The Transportation Services Advisory Committee (TSAC) decided Tuesday to postpone a decision to launch a bicycle registration program that would require bicyclists to pay a $10 fee to register to ride and park on campus.
“Transportation Services is still looking to go forward with some kind of bike program, but they are going to wait until implementing a program at this time until the get more student feedback,” said Logan Nichols, chairman for student services of the Student Senate, TSAC member and junior agricultural economics major.
The committee discussed ways to fund the program without implementing student user fees.
“TSAC understood concerns about charging students for the initial creation of a bicycle program and that alternative revenue sources should be utilized to fund the inception of the program,” said Hunter Bollman, student advocate for student services in the Student Government Association, TSAC member and a junior accounting and finance major.

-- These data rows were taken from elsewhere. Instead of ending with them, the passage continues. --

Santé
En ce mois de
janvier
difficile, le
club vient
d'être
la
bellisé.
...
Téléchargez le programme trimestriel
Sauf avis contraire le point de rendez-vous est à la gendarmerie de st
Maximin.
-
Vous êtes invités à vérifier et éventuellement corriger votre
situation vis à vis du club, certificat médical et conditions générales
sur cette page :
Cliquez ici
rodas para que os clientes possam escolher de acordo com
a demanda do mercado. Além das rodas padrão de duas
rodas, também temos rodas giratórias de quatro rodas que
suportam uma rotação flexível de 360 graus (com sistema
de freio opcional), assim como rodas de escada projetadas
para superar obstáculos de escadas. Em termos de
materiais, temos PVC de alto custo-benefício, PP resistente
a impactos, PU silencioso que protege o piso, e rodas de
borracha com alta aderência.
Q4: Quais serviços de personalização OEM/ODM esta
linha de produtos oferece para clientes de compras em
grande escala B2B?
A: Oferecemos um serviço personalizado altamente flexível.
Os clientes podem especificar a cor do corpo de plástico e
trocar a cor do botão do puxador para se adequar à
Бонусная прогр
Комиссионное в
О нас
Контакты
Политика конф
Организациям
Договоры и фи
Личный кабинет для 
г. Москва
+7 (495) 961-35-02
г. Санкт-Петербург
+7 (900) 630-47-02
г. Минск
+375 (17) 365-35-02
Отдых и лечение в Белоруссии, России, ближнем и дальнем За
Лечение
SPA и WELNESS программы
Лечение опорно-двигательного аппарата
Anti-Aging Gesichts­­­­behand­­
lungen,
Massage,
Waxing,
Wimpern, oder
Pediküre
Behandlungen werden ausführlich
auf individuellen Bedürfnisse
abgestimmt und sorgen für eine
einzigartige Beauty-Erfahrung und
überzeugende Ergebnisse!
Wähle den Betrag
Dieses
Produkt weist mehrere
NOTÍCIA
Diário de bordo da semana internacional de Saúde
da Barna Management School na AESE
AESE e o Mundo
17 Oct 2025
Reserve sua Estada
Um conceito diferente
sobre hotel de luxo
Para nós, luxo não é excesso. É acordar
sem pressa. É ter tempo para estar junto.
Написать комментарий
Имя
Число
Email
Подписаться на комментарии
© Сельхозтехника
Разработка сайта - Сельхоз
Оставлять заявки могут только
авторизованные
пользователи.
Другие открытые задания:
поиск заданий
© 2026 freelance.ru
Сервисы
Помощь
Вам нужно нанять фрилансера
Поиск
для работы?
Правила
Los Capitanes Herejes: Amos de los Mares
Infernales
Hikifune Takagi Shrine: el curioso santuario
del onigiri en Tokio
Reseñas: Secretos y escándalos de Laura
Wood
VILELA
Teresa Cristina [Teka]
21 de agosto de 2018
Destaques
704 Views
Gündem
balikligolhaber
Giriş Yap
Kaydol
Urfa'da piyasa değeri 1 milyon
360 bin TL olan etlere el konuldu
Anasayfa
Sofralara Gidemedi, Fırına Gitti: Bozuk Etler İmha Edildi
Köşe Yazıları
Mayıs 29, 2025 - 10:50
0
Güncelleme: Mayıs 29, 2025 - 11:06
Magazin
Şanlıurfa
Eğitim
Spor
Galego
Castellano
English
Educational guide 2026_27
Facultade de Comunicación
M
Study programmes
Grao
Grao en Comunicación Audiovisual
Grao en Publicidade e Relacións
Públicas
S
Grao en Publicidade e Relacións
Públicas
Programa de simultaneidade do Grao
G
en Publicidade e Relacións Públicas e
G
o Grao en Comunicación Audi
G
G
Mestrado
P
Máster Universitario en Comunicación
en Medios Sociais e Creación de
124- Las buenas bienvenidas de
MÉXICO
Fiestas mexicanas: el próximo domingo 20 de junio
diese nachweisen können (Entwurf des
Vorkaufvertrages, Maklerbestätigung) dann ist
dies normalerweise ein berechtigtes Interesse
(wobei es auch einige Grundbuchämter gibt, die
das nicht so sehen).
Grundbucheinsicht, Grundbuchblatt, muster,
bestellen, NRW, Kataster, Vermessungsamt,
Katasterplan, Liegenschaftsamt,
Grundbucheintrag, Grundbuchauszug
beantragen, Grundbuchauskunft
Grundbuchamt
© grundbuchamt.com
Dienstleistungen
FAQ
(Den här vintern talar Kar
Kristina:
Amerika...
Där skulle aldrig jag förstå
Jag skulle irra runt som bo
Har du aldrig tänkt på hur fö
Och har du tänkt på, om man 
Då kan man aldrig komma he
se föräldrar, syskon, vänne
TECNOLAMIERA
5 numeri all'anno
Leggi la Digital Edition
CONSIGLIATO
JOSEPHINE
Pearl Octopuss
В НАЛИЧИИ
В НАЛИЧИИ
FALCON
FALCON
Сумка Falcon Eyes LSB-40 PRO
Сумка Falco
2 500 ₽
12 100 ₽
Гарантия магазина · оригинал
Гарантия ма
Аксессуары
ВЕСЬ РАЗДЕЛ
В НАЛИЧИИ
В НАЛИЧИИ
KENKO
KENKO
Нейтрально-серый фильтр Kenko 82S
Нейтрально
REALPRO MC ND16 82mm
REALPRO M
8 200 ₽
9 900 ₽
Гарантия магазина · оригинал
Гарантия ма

The committee credit the quality of the student feedback received for the delay in implementing the registration program and the ensuing fees.
“[Bollman and Nichols] felt like right now there would be a lot of opposition to the fee and the whole committee agreed that something else needed to be done,” said Rod Weis, executive director of Transportation Services.
The decision to table the drafted proposal until further student feedback could be gathered was important to the overall process, Bollman said.
“I thought it was a great step on Transportation Service’s behalf to listen to the student body and decide to get more feedback from various student representative groups about this important campus-wide issue before making a final decision,” Bollman said.
Weis supports what he called a “real bike program,” which would entail providing bike lockers, more bike parking areas, bicycle lock rentals, ways to cut locks in case a user loses his or her keys and showers for on-campus bicyclists.
“But all of these things need resources and that has to come from somewhere,” he said.
Bicycle education, safety and awareness should also be incorporated into the program, Weis said, and alleviating bicycle congestion on campus is also a concern.
“There are a lot of complaints about bicyclists and pedestrians getting hurt, injured or even killed, and we agree that something needs to be done for their safety,” Weis said. “If you walk by the MSC Breezeway or Heldenfelds, you can see the problem.”
Though the committee members agree that a bicycle regulatory program is necessary on campus, Bollman and Nichols are intent on not using student user fees to fund the program without the support of the student body.
“In my opinion, I don’t think we will see a fee from students this year, and that’s what the students on the subcommittee are there for,” Weis said. “They said that students wouldn’t agree to the program.”